Если же совершенно ослабевал, то засыпал сидя, но, проведя во сне самое краткое время, просыпался и, пробив себе пальцами сигнал тревоги, начинал вновь свои размышления.
Уже давно приметил он, что от непрестанного напряжения у него начал закрываться больной глаз. Два страшных сквозных ранения в левый висок с выходом пуль у правого глаза сделали опаснейший прорыв в самой близи от зрительных нервов. Однако чудом Кутузов не только выжил, но и сохранил зрение. Искосило лишь правый глаз. Только он непрерывно болел, веко опускалось, между ним и глазным яблоком вспыхивали радужные пятна, отдававшие ударом в затылке. Не помогали и шпанские мухи, которых он прикладывал к больному глазу по совету своего лекаря Малахова. Прочие доктора предлагали различные средства, но Михаил Илларионович был великий неохотник до лекарств и лечения, и потому все их настояния оставались тщетными.
В Ламбахе, где русская армия находилась двое суток, в очередном бдении над картой, Кутузов решился передохнуть за французским романом. Благо бежавший от Бонапарта хозяин замка, где расположился главнокомандующий, оставил знатную библиотеку.
Наклонив канделябр, Михаил Илларионович читал рябившие названия на корешках из телячьей кожи: «История и занятная хроника маленького Жана де Сентрэ», «Астрея» д'Юрфе, «Комический роман» Скаррона, «Новая Элоиза» Руссо… Немецкий лечебник привлек его внимание. Листая плотные зеленовато-серые страницы, Кутузов набрел на описание мази для лечения глаз. Он тотчас послал Дишканца за Малаховым.
– Сделай-ка, друг мой, эту мазь, да поскорее, – попросил Кутузов.
Немецкого языка Малахов не знал, но все рецепты написаны были по-латыни, и он пришел в ужас:
– Ваше высокопревосходительство! Мазь не просто бесполезна. Судя по составным веществам, она вредна!..
– Голубчик! – недовольным тоном возразил Кутузов. – Ты, кажется, хочешь ослушаться приказания?
– Михайла Ларионович! Я страшусь, что вы после останетесь без глаза!
– Может, мазь очень сложна и ты не умеешь ее изготовить? – схитрил главнокомандующий.
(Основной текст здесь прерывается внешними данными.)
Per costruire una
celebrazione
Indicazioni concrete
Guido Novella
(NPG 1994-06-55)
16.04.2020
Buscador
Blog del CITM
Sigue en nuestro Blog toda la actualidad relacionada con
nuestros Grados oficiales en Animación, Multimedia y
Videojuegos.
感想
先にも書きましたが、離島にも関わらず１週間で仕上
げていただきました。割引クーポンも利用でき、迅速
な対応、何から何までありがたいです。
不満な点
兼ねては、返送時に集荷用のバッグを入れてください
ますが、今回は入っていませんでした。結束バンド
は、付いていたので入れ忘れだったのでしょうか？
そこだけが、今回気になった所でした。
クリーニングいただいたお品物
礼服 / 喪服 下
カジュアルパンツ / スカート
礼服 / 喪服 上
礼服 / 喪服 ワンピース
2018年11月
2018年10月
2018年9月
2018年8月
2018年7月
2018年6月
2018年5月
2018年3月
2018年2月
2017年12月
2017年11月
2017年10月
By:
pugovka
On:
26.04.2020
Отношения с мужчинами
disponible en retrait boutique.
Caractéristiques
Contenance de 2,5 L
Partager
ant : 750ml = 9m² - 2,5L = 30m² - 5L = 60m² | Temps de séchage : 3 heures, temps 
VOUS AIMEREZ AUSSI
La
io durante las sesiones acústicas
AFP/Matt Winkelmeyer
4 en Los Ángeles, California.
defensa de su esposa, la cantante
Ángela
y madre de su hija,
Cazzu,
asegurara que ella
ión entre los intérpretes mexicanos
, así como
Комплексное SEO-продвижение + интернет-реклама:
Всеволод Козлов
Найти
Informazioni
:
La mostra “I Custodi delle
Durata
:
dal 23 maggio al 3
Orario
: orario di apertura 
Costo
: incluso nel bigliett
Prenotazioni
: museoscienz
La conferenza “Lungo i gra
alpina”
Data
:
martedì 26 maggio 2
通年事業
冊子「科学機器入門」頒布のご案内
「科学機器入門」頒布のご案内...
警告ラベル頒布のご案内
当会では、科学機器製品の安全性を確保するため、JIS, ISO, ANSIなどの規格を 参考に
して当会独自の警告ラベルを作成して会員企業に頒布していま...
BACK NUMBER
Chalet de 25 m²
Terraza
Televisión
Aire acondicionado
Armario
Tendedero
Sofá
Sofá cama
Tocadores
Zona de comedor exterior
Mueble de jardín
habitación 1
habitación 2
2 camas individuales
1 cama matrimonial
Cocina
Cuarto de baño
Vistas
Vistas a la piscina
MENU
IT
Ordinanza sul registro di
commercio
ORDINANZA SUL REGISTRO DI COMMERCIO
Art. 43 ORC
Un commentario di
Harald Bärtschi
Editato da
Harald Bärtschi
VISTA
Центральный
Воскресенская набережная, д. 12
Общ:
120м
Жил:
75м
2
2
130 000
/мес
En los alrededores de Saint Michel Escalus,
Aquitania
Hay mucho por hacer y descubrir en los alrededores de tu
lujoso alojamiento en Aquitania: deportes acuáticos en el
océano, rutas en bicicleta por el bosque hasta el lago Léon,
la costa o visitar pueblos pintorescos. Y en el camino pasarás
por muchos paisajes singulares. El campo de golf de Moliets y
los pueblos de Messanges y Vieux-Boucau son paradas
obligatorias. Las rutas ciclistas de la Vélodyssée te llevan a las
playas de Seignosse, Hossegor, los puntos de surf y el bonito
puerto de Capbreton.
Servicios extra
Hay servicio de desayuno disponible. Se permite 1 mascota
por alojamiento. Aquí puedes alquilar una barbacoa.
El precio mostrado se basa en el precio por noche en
– Да нет же! – с обстоятельностью сына дьячка, заработавшего образование собственным горбом, возразил Малахов. – Сделать ее, право, сущие пустяки. И я мог бы подготовить мазь за час…
– А раз так, то вот тебе и час, – щелкнул Михаил Илларионович крышкой золотого с музыкой брегета.
Куранты еще не успели сыграть час, как мазь была принесена. Кутузов сам сделал компресс. На другое утро, после небольшого отдыха, он почувствовал, что правый глаз закрылся вовсе.
– Где Малахов? – осведомился он у Дишканца.
Бедный лекарь не смел показываться перед главнокомандующим. Он прятался. На поиски его были посланы флигель-адъютант Тизенгаузен, штаб-ротмистр Паисий Кайсаров, князь Четвертинский, капитан Шнейдерс, подпоручик Бибиков. Наконец Малахова привели.
– Я предварял вас, что вы этим глазом ничего не будете видеть, – сказал он, едва войдя в комнату.
– Тем лучше, мой друг, – миролюбиво ответил Михаил Илларионович. – Я только ускорил то, что со временем последовало бы неминуемо. Вот тебе, голубчик, от меня брегет, чтобы ты на старика не сердился…
8
Кутузов имел доверенность к весьма немногим лицам из своего окружения. Но в важных обстоятельствах и на них совершенно не полагался, почему сам всегда осматривал все воинские работы, укрепления и батареи. Сам он присутствовал и при переходе войск горами, дефилеями, при переправах через реки. Эта осторожность приносила свои плоды. Он разгадал уже замысел Наполеона – прижать русскую армию к правому берегу Дуная, окружить ее и уничтожить. Единственным выходом было поспешать на соединение с Буксгевденом, постоянно тревожа при этом превосходящие силы Наполеона и изматывая их.